Your instructions: Leave out all pictures and retype exactly the lines from the one with "63: (673, 152)" through the last line of the material.

[Data for review — start]

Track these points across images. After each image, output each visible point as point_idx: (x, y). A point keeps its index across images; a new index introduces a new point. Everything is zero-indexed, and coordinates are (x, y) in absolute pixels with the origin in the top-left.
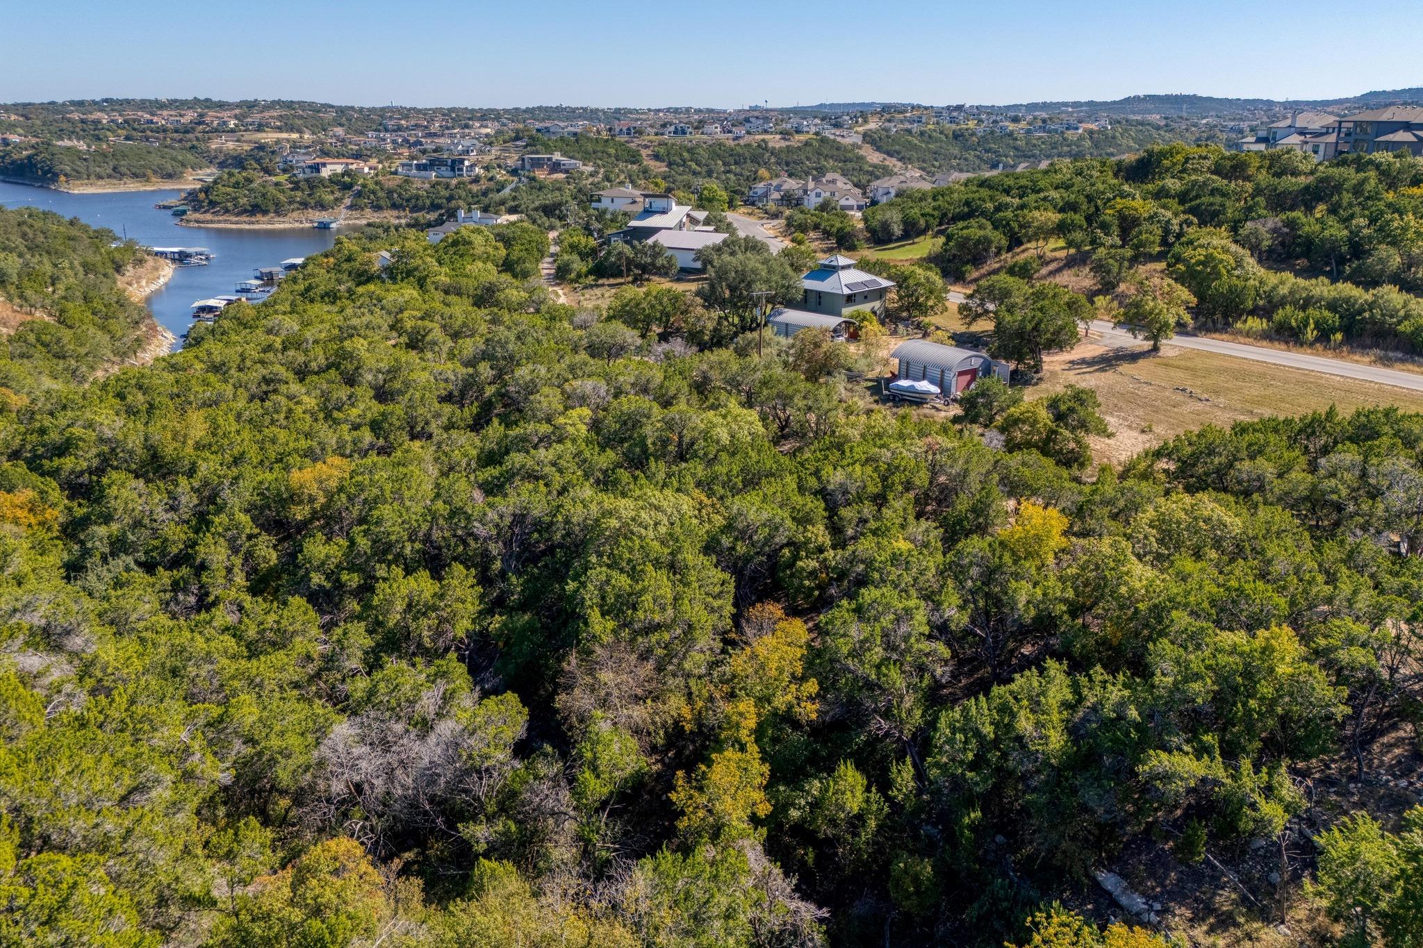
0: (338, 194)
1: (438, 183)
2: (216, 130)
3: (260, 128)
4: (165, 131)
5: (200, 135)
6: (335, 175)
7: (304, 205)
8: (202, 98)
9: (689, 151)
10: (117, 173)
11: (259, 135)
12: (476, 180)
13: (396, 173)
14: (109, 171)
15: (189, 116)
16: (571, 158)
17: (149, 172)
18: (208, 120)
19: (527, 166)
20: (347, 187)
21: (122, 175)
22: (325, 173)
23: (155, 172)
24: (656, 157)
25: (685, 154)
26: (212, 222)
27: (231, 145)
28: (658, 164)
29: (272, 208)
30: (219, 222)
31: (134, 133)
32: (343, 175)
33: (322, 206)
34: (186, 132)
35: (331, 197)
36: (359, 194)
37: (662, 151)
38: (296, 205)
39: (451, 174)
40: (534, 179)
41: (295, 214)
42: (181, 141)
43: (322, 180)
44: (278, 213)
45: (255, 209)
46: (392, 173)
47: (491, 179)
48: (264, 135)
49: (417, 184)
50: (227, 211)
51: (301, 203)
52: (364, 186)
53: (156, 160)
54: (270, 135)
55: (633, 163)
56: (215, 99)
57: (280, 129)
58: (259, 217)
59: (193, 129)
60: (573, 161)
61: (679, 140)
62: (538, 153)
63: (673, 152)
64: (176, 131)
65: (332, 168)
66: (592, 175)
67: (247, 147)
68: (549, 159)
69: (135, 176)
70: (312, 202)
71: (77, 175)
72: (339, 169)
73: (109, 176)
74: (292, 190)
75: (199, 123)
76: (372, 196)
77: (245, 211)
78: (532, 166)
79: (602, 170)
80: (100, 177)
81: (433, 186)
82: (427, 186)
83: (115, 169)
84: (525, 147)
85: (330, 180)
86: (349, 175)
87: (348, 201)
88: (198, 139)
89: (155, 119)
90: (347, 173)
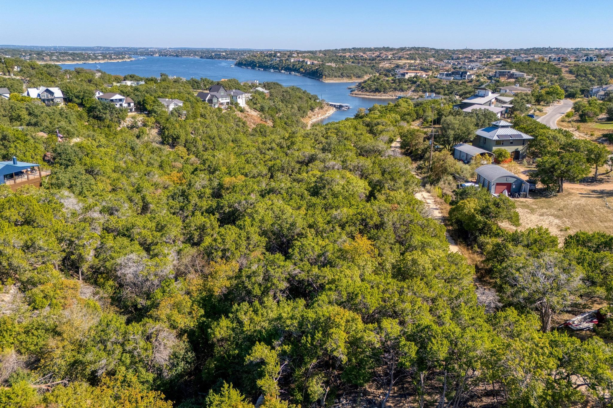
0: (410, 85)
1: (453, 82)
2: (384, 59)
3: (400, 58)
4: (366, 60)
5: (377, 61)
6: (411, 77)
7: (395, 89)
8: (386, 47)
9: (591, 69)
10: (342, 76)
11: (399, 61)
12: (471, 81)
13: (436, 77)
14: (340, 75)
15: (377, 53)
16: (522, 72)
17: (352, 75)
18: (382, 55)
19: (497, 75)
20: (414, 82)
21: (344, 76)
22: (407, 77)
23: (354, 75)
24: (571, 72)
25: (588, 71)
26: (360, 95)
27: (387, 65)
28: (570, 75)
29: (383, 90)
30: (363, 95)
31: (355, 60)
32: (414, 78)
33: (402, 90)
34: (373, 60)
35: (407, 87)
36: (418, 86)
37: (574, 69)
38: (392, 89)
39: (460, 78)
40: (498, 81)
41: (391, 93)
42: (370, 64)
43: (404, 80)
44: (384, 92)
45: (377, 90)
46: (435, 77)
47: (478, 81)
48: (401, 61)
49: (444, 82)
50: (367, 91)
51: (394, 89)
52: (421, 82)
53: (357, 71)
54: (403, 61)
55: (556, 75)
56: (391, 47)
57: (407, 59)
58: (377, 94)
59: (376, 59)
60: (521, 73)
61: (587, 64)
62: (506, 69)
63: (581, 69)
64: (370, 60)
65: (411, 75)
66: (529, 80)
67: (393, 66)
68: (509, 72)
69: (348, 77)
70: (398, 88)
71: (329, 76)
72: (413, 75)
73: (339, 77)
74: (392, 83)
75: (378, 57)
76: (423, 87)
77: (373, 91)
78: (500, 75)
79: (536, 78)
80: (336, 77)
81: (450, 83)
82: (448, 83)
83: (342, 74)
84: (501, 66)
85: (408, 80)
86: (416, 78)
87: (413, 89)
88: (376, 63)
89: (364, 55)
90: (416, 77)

[Data for review — finish]

Written solution:
63: (673, 152)
64: (176, 131)
65: (332, 168)
66: (592, 175)
67: (247, 147)
68: (549, 159)
69: (135, 176)
70: (312, 202)
71: (77, 175)
72: (339, 169)
73: (109, 176)
74: (292, 190)
75: (199, 123)
76: (372, 196)
77: (245, 211)
78: (532, 166)
79: (602, 170)
80: (100, 177)
81: (433, 186)
82: (427, 186)
83: (115, 169)
84: (525, 147)
85: (330, 180)
86: (349, 175)
87: (348, 201)
88: (198, 139)
89: (155, 119)
90: (347, 173)
0: (410, 85)
1: (453, 82)
2: (384, 59)
3: (400, 58)
4: (366, 60)
5: (377, 61)
6: (411, 77)
7: (395, 89)
8: (386, 47)
9: (591, 69)
10: (342, 76)
11: (399, 61)
12: (471, 81)
13: (436, 77)
14: (340, 75)
15: (377, 53)
16: (522, 72)
17: (352, 75)
18: (382, 55)
19: (497, 75)
20: (414, 82)
21: (344, 76)
22: (407, 77)
23: (354, 75)
24: (571, 72)
25: (588, 71)
26: (360, 95)
27: (387, 65)
28: (570, 75)
29: (383, 90)
30: (363, 95)
31: (355, 60)
32: (414, 78)
33: (402, 90)
34: (373, 60)
35: (407, 87)
36: (418, 86)
37: (574, 69)
38: (392, 89)
39: (460, 78)
40: (498, 81)
41: (391, 93)
42: (370, 64)
43: (404, 80)
44: (384, 92)
45: (377, 90)
46: (435, 77)
47: (478, 81)
48: (401, 61)
49: (444, 82)
50: (367, 91)
51: (394, 89)
52: (421, 82)
53: (357, 71)
54: (403, 61)
55: (556, 75)
56: (391, 47)
57: (407, 59)
58: (377, 94)
59: (376, 59)
60: (521, 73)
61: (587, 64)
62: (506, 69)
63: (581, 69)
64: (370, 60)
65: (411, 75)
66: (529, 80)
67: (393, 66)
68: (509, 72)
69: (348, 77)
70: (398, 88)
71: (329, 76)
72: (413, 75)
73: (339, 77)
74: (392, 83)
75: (378, 57)
76: (423, 87)
77: (373, 91)
78: (500, 75)
79: (536, 78)
80: (336, 77)
81: (450, 83)
82: (448, 83)
83: (342, 74)
84: (501, 66)
85: (408, 80)
86: (416, 78)
87: (413, 89)
88: (376, 63)
89: (364, 55)
90: (416, 77)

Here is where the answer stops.